The good performance of OBFL in this study is in agreement with the literature findings. OBFL usually showed the best performance in all tests, confirming that it is the gold standard in terms of ER adhesives2-7 in both laboratory18,22 and clinical studies.38,50,51 At least two hypotheses can be used to explain these good results. Sezinando and others52 speculated that the higher bond-strength durability of this material is due to the presence of glycerol phosphate dimethacrylate, which can interact chemically with hydroxyapatite.53,54 Additionally, OBFL has a bonding layer with very high filler loading (48 vol%). This filled adhesive, along with the hybrid layer, may also create an artificially elastic cavity wall55 and act as a potential elastic shock absorber56 during polymerization of the composite resin. ALB3 also has filler in its composition (>40%), but the benefit of its presence was not confirmed in terms of immediate bond strength and NL into the dentin. Of course, further long-term in vitro and clinical studies need to be conducted to prove this hypothesis, mainly because the only clinical study57 that was found with ALB3 showed very promising results, as was pointed out in the recent systematic review of clinical studies published by Chee and others.7
The evaluation of several bonding (μTBS, NL, and ISDC on dentin) and mechanical (UTS, DC, WS, and SL in water) properties in the short term allowed the adhesives available on the market to be more effectively screened, without requiring long-term studies. OBFL showed the best results in the all properties evaluated, and it can be considered the gold standard in the three-step ER adhesive systems.

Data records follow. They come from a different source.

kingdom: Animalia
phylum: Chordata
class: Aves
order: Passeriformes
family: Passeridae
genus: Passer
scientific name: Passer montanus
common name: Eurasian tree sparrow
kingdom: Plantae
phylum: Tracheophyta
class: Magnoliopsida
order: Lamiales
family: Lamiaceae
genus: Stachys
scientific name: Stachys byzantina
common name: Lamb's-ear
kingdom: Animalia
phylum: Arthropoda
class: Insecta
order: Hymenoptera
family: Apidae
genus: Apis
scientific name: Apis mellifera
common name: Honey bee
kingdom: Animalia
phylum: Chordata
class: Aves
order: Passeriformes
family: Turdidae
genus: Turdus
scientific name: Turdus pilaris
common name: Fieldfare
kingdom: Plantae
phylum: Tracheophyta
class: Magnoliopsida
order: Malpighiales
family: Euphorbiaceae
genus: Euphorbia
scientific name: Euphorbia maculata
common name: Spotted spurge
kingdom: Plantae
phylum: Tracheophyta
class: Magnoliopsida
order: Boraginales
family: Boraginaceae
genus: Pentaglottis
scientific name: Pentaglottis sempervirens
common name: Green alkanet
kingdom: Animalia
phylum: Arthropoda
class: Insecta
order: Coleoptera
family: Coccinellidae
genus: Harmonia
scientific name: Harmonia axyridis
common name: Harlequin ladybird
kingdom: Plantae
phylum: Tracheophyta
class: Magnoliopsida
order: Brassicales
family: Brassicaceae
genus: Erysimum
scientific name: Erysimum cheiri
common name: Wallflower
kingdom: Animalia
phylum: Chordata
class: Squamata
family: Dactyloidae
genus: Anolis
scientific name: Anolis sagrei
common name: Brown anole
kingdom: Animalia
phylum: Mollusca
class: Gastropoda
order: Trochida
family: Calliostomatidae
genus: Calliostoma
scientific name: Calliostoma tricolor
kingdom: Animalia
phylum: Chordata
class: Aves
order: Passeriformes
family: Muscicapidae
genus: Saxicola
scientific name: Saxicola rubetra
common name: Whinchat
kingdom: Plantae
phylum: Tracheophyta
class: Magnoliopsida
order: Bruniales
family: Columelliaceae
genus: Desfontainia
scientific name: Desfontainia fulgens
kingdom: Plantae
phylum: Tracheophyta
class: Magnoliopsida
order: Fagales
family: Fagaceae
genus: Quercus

The authors of this study would like to thank Prof Dr Jorge Perdigão for the critical revision of the manuscript. This study was partially supported by The National Council for Scientific and Technological Development (CNPq) under grants No. 301937/2009-5 and 301891/2010-9.
Conflict of Interest
The authors of this manuscript certify that they have no proprietary, financial, or other personal interest of any nature or kind in any product, service, and/or company that is presented in this article.